• What you are asked to do
Below are records. Transcribe exactly the lines from the one that contains "pinky tip: (720, 326)" through the last line, leaving any pictures out.

• Provided information

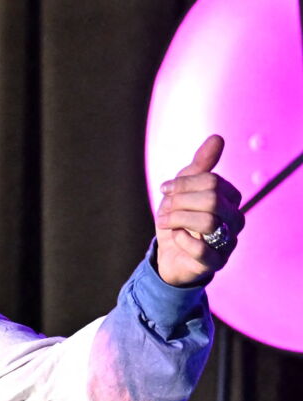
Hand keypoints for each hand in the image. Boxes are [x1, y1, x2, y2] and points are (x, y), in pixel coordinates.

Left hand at [154, 134, 243, 286]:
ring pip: (209, 222)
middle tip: (166, 208)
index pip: (212, 181)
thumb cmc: (179, 218)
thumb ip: (200, 165)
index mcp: (230, 198)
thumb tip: (218, 138)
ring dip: (178, 219)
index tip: (165, 189)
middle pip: (212, 199)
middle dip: (180, 201)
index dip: (183, 183)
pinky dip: (182, 240)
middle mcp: (235, 220)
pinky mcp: (215, 263)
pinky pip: (203, 250)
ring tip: (166, 222)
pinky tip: (175, 237)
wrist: (168, 254)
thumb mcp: (183, 188)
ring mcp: (228, 242)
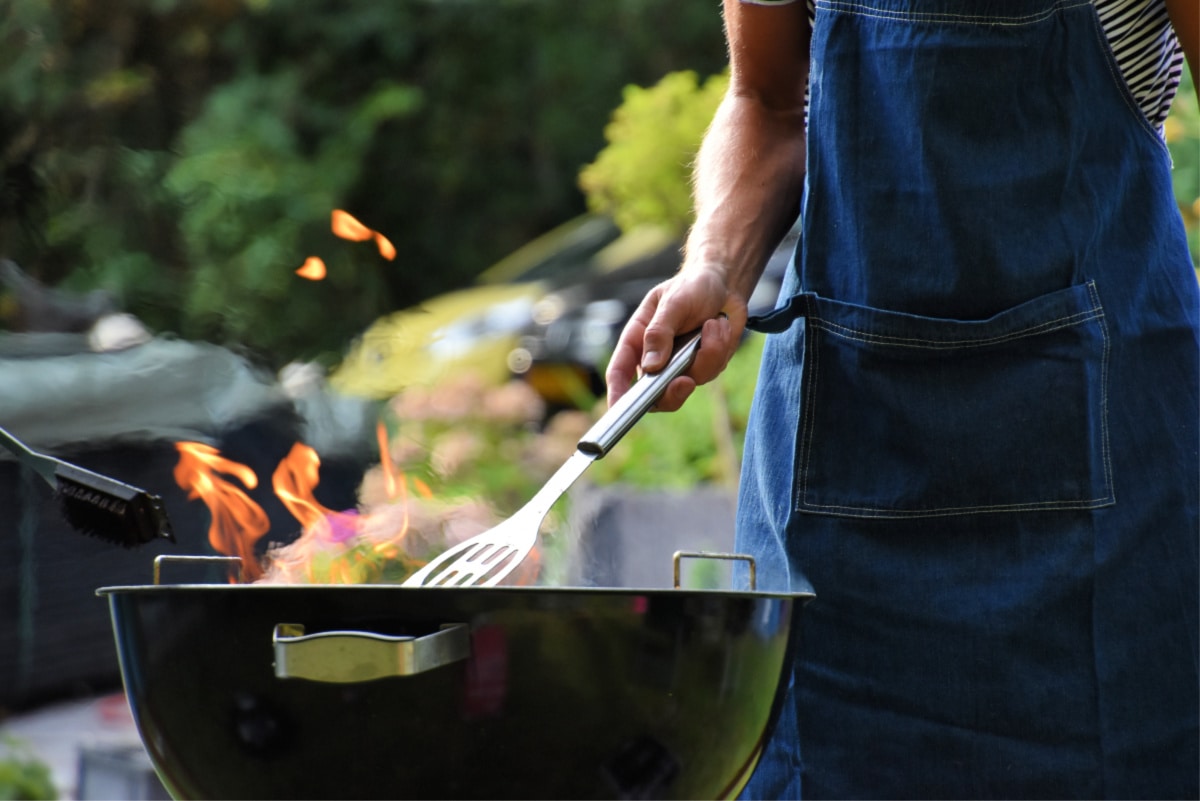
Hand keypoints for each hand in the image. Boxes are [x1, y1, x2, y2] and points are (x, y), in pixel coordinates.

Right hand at [605, 264, 747, 410]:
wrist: (725, 284)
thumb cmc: (691, 287)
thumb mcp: (672, 302)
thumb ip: (660, 332)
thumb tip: (651, 366)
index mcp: (637, 340)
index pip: (620, 372)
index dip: (617, 394)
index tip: (618, 410)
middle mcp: (655, 358)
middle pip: (654, 395)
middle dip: (671, 393)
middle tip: (685, 381)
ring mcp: (680, 365)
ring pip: (689, 382)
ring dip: (706, 354)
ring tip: (713, 324)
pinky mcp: (704, 366)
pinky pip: (712, 371)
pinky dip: (720, 348)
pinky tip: (720, 326)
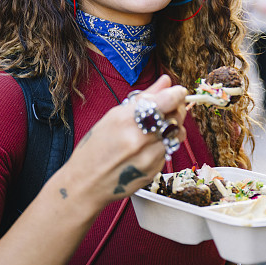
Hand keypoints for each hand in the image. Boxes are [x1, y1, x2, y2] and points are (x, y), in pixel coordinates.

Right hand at [59, 75, 187, 208]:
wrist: (87, 183)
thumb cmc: (96, 147)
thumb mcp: (113, 116)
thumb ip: (143, 98)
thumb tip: (166, 81)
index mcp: (128, 119)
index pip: (168, 100)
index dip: (177, 93)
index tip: (178, 92)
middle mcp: (141, 137)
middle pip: (176, 115)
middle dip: (176, 108)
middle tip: (167, 108)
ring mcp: (150, 155)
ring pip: (178, 133)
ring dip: (174, 126)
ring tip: (158, 127)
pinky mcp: (156, 169)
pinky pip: (171, 149)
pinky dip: (166, 142)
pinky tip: (150, 144)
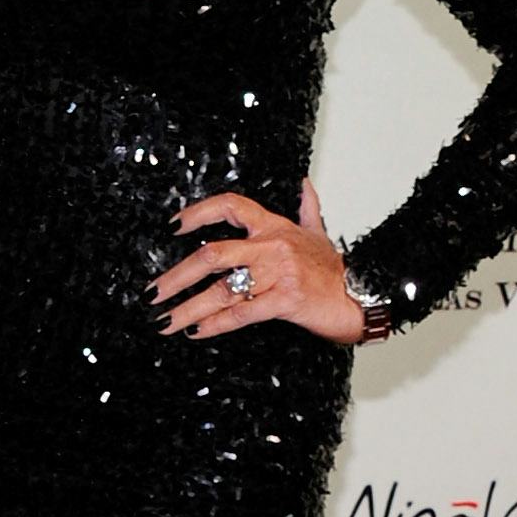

• Response box
pinky tip: (720, 326)
Hand keypoints for each hand in the image. Boxes are [x1, y1, x2, y2] and points are (x, y), in pixel coordinates.

Right hand at [59, 75, 187, 208]:
wrist: (87, 183)
thumb cmc: (96, 147)
thumb mcp: (113, 116)
thumb ip: (143, 98)
thumb tip: (166, 81)
index mcp: (128, 119)
index pip: (168, 100)
index dip: (177, 93)
index tip: (178, 92)
middle mcp: (141, 137)
middle pip: (176, 115)
middle dip: (176, 108)
middle tip: (167, 108)
ring mcp: (150, 155)
ring pip: (178, 133)
ring dip: (174, 126)
ring tip: (158, 127)
pinky mcp: (156, 169)
pinky pip: (171, 149)
pinky dip: (166, 142)
pinky tip: (150, 144)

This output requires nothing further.